• _How to complete this task_
Return each line of the entries below verbatim, leaving out the pictures.

Lens distortion parameters
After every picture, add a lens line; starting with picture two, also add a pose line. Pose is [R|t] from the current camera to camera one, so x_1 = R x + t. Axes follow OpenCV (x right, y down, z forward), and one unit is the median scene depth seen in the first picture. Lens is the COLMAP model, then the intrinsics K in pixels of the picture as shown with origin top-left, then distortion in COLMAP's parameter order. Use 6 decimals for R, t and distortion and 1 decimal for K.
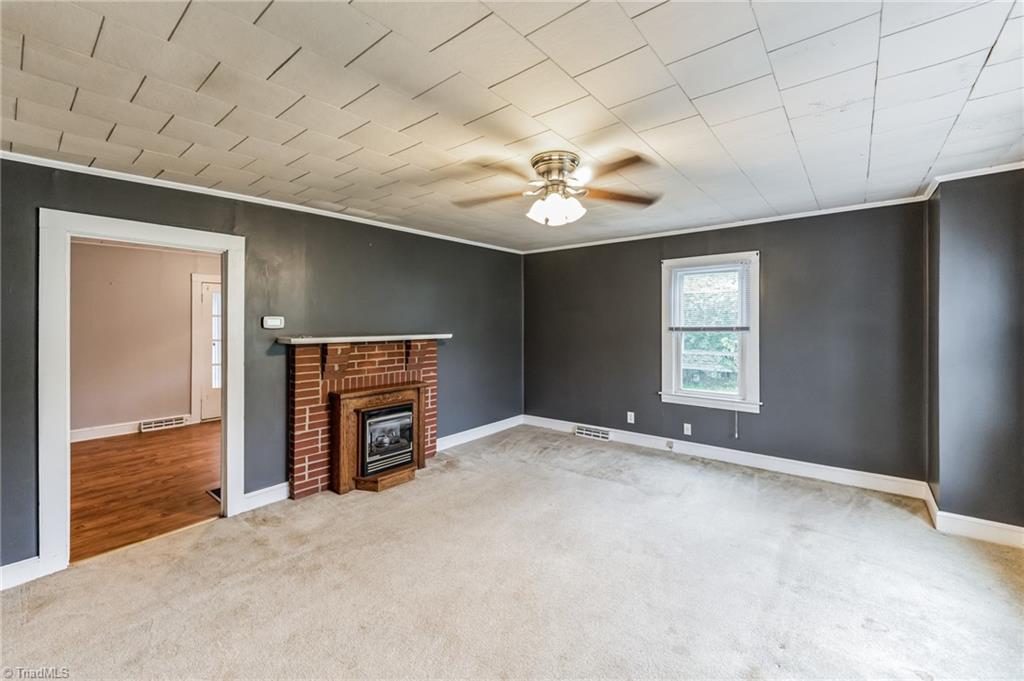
lens RADIAL K [[418.4, 0, 511.2], [0, 418.4, 328.0], [0, 0, 1]] dist [0.000009, -0.000195]
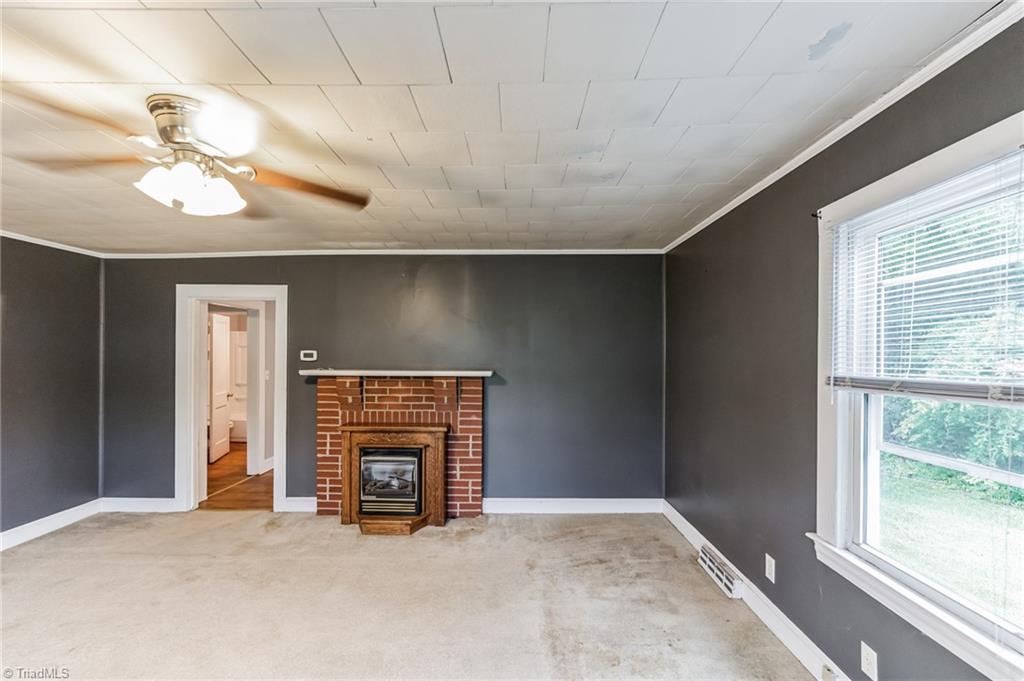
lens RADIAL K [[418.4, 0, 513.3], [0, 418.4, 355.1], [0, 0, 1]] dist [0.000009, -0.000195]
pose [[0.624731, 0.009533, -0.780782, 0.582652], [-0.016415, 0.999865, -0.000926, -0.019303], [0.780667, 0.013396, 0.624803, 0.610746]]
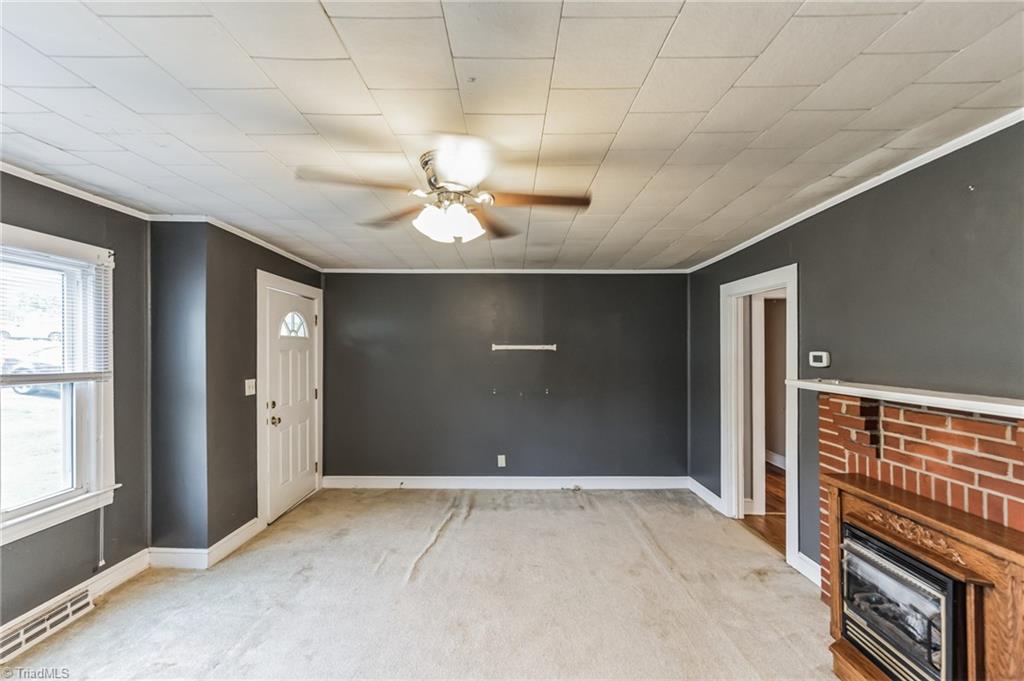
lens RADIAL K [[418.4, 0, 506.8], [0, 418.4, 345.2], [0, 0, 1]] dist [0.000009, -0.000195]
pose [[-0.776226, -0.001529, -0.630453, 0.330844], [-0.005731, 0.999973, 0.004632, -0.033879], [0.630428, 0.007209, -0.776214, 1.054993]]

• _Exercise solution_
After every picture, add a lens line; starting with picture two, also add a pose line. Pose is [R|t] from the current camera to camera one, so x_1 = R x + t. Axes follow OpenCV (x right, y down, z forward), and one unit is the median scene depth seen in the first picture. Lens is the COLMAP model, then the intrinsics K in pixels of the picture as shown with origin top-left, then distortion in COLMAP's parameter order. Use 6 decimals for R, t and distortion and 1 decimal for K.
lens RADIAL K [[418.4, 0, 511.2], [0, 418.4, 328.0], [0, 0, 1]] dist [0.000009, -0.000195]
lens RADIAL K [[418.4, 0, 513.3], [0, 418.4, 355.1], [0, 0, 1]] dist [0.000009, -0.000195]
pose [[0.624731, 0.009533, -0.780782, 0.582652], [-0.016415, 0.999865, -0.000926, -0.019303], [0.780667, 0.013396, 0.624803, 0.610746]]
lens RADIAL K [[418.4, 0, 506.8], [0, 418.4, 345.2], [0, 0, 1]] dist [0.000009, -0.000195]
pose [[-0.776226, -0.001529, -0.630453, 0.330844], [-0.005731, 0.999973, 0.004632, -0.033879], [0.630428, 0.007209, -0.776214, 1.054993]]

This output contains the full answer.